Splitting the load using Cascading Unifier - DataTorrent automatically creates new instances of some operators when the load increases. However, in some situations, the specific configuration for certain use cases would yield improved performance. In our case, one of the bottlenecks identified was the calculation of average values over the very large data set. DataTorrent provides efficient tools, like Cascading Unifier, to deal with such problems in the typical Hadoop way of “divide and conquer.”
In our example, we divided the calculation into two different operators – PrereqAverage and Average. The first operator, PrereqAverage, is configured to use a parallel partition, as described above, while Average is configured to use a single instance. The DataTorrent platform recognizes such flows and automatically inserts built-in Unifier between upstream and downstream operators to transform multiple input streams into one output stream.
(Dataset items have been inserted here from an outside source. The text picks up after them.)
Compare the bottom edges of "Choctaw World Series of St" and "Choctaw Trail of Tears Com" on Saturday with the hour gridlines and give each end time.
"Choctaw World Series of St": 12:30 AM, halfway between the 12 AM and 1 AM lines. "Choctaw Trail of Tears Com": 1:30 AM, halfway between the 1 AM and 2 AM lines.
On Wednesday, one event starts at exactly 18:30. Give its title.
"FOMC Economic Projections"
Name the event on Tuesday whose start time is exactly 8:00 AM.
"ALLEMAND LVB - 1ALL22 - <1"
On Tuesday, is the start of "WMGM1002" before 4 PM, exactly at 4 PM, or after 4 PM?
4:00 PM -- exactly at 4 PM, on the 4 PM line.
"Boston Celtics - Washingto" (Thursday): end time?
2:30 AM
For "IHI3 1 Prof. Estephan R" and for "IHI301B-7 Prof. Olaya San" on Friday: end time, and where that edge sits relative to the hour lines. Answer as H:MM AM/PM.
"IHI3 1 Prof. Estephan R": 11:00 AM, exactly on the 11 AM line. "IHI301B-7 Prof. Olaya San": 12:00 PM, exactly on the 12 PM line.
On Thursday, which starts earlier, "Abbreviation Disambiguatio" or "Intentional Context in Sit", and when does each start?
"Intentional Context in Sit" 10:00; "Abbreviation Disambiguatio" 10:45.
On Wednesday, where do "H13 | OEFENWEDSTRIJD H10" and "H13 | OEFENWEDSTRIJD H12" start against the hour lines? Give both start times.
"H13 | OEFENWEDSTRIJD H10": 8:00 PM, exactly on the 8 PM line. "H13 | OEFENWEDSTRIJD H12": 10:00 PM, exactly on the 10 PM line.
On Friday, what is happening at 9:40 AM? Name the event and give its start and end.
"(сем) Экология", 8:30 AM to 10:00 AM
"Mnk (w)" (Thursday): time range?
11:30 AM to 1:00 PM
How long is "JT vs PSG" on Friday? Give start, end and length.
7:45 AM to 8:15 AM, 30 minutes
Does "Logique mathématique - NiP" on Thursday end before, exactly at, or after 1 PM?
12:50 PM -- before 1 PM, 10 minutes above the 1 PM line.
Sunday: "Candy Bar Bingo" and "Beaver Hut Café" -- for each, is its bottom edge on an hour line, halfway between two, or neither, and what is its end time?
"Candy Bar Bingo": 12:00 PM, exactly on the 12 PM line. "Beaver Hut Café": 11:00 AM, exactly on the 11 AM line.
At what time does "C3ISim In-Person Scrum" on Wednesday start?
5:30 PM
By default, the Unifier has a “pass-through” behavior, which is sufficient in most cases, but created a bottleneck in this case due to high fan-in. To overcome this, we used a custom Cascading Unifier (which calculates the partial sum for the dimension keys and helps to split the load) by handling the configurable number of input streams from PrereqAverage using the UNIFIER_COUNT attribute. We have set this attribute to 8. The platform automatically inserts several layers of physical Cascading Unifier instances, each layer having 8 times less physical instances than the previous one. For example, when we had 256 input Operators, the platform added the layer of 32 instances, and then another layer of 4 instances, followed by one more layer of 1 instance, which provided the input to Average Operator.
We tested the application by feeding it increasing data loads, making sure the application processes the sustained stream of events at a given speed without memory leaks and without ever losing any data. As loads increased, the DataTorrent platform automatically added additional containers to effectively handle it. The number of physical operators increased from less than 10 to more than thousand at maximum speed, running 460 containers. The platform performance scaled linearly, effectively distributing the increasing load between newly allocated hardware resources.